● **WORK INSTRUCTION**: When writing out the entries below, keep only the lines from the line with "DarkRanger's Secret Area" to the line with "ATmega32U4 сам обслуговує USB-з’єднання. За", both included, exactly as they are, and leave the pictures aside.

** TASK INPUTS follows **

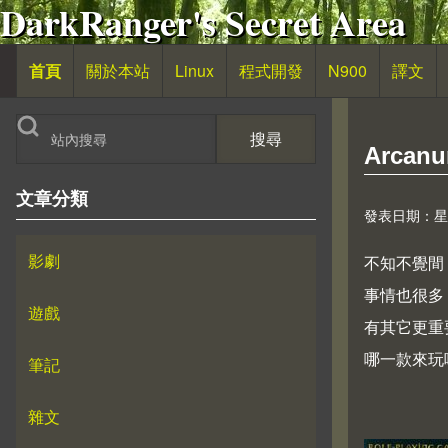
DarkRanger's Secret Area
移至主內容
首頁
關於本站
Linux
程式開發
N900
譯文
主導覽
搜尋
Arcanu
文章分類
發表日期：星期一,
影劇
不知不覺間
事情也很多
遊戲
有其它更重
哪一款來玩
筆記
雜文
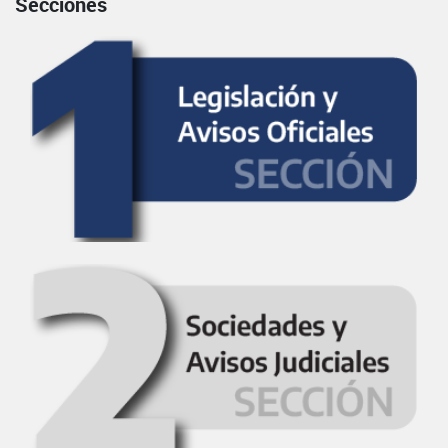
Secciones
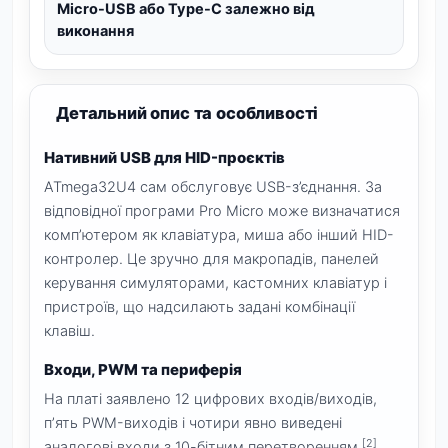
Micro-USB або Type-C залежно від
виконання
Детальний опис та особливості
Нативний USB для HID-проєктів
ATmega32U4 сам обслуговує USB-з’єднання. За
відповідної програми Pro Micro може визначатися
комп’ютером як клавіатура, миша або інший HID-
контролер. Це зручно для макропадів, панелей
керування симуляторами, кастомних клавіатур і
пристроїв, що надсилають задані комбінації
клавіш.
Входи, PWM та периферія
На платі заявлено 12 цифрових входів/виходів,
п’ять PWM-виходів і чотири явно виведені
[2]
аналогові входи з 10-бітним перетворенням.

** End of TASK INPUTS **
** TASK INPUTS follows **

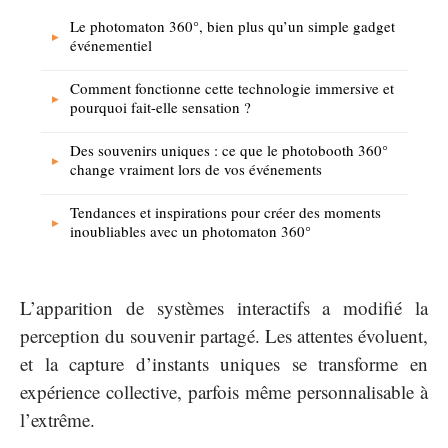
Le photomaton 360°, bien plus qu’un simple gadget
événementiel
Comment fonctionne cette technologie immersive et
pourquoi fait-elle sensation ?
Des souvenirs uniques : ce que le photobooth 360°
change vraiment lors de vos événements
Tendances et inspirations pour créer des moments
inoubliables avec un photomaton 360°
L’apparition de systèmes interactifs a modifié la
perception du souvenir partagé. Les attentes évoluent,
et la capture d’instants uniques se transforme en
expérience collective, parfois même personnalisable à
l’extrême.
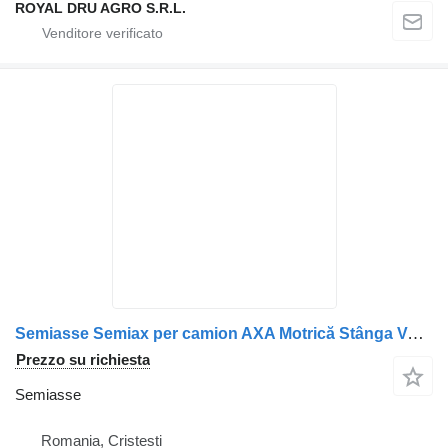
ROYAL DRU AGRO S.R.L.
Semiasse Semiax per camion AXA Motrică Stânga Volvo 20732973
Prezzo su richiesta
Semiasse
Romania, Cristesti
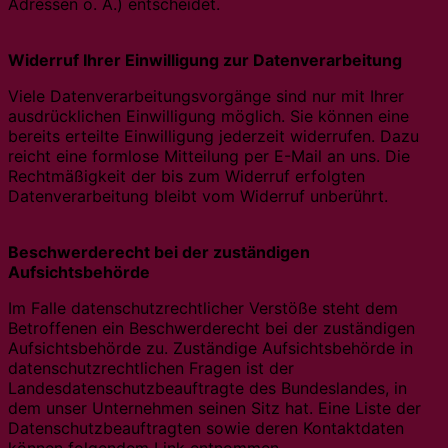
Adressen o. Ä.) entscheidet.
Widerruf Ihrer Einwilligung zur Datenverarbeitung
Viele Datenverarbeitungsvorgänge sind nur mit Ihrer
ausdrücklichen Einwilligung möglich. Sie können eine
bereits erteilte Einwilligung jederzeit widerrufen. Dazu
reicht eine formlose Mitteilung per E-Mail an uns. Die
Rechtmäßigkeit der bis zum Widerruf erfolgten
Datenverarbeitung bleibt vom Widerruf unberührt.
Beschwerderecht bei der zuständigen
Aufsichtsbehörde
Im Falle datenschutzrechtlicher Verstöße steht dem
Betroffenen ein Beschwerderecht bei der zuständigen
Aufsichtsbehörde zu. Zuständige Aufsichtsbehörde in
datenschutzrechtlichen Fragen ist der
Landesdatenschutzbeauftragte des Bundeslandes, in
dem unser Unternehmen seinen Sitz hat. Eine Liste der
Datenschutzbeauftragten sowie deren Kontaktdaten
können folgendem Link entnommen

** End of TASK INPUTS **

● **REPLY**:
DarkRanger's Secret Area
移至主內容
首頁
關於本站
Linux
程式開發
N900
譯文
主導覽
搜尋
Arcanu
文章分類
發表日期：星期一,
影劇
不知不覺間
事情也很多
遊戲
有其它更重
哪一款來玩
筆記
雜文
Secciones
Micro-USB або Type-C залежно від
виконання
Детальний опис та особливості
Нативний USB для HID-проєктів
ATmega32U4 сам обслуговує USB-з’єднання. За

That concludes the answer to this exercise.